We’re travelling with lots of stuff–may be only 20 lbs of clothes each, but we have a complete 15 watt solar electric system, and a 5 watt one.  Baby blankets, bulb syringes, medical equipment, calcium, school and office supplies, two gps, one computer, 40 lbs of paper household records. lots of rechargeable batteries.  I’m preoccupied with power issues. Most of the work we plan to do requires a computer and computers require electricity.  The last time I was here I begged space at the Catholic Mission in Katangi and spent a day working in  something like a monk’s cell with one table and one chair and a power outlet.  This time, if the sun shines, that won’t happen.

One of my goals for this trip is to lay the groundwork for a community health information system that will integrate the household survey we’ve done each year, trying to identify where the children under 5 are,  with a means for tracking households involved in our various projects, and clinical information: patient registration, reason for visit, labs, and medications.

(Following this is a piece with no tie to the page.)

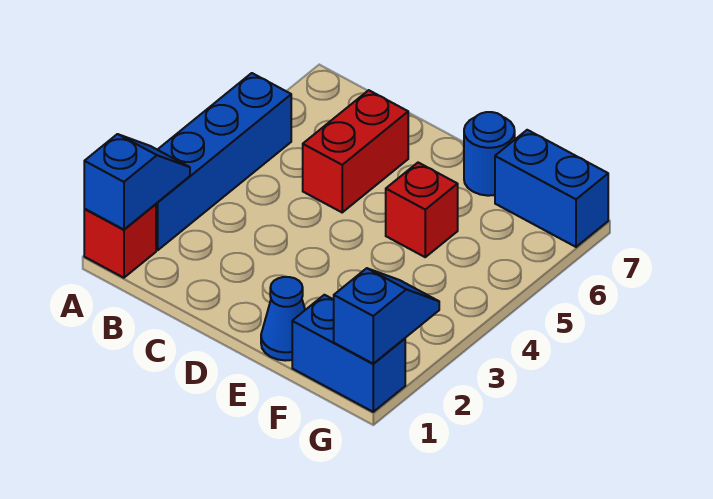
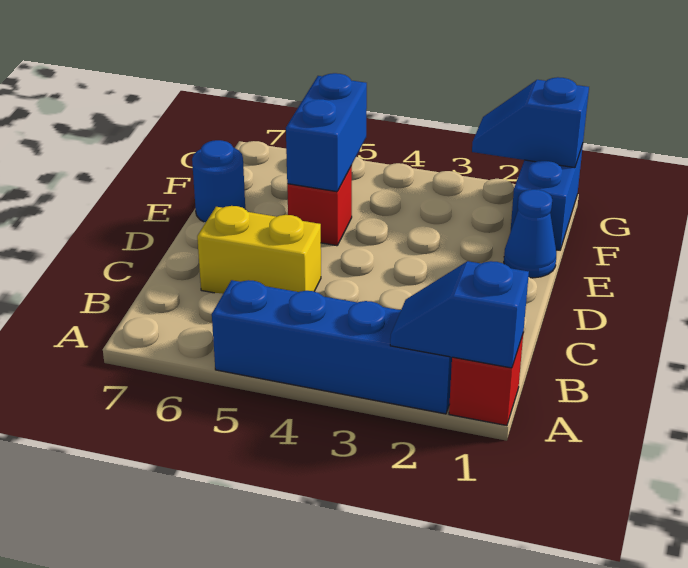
red 1x2 brick [303,90,408,212] -> yellow 1x2 brick [197,206,321,294]
blue 1x2 brick [495,130,608,247] -> blue 1x2 brick moved to [286,73,367,192]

Almost anything we do at the clinic will require additional power.  There is a solar panel and battery that is just enough to run the vaccine refrigerator, microscope, and some lighting.  MPH student Kathryn Chinn  has been working on ideas for the hardware for this system:  a wireless router and a computer that can serve as a server.  The software is a more difficult question.  It would be nice to have it all intergrated, but that will require custom programming.  We’re looking at open source electronic health record  called  GNU Health and DHIS,  District Health Information System.  There is also software designed specifically for mortality and nutrition surveys.  The Gates Fdn has funded research on rural health information system needs in Africa.
The US is well along converting from paper to electronic health records;  when we opened  the Kisesini clinic in 2007, patients brought their records in little note books that they carry with them.  At each visit, the go different places, the doctor writes a note and even a prescription in their book.  They can take this to the pharmacy in town.  We initiated a card system for tracking problems and patient register  (in a big book).  The lack of continuity in tracking health problems and treatment in the developig world is certainly a disparity that results in poorer health outcomes.
I hope to explore with the clinic staff, nurses and lab tech, what they preceive  to be the greatest needs and their capacity to maintain and operate a computerized system. I want to explore satellite based internet access.  I hope to find out where the Kenyan Minisitry of health is on information systems in small clinics, whether they have plans and models.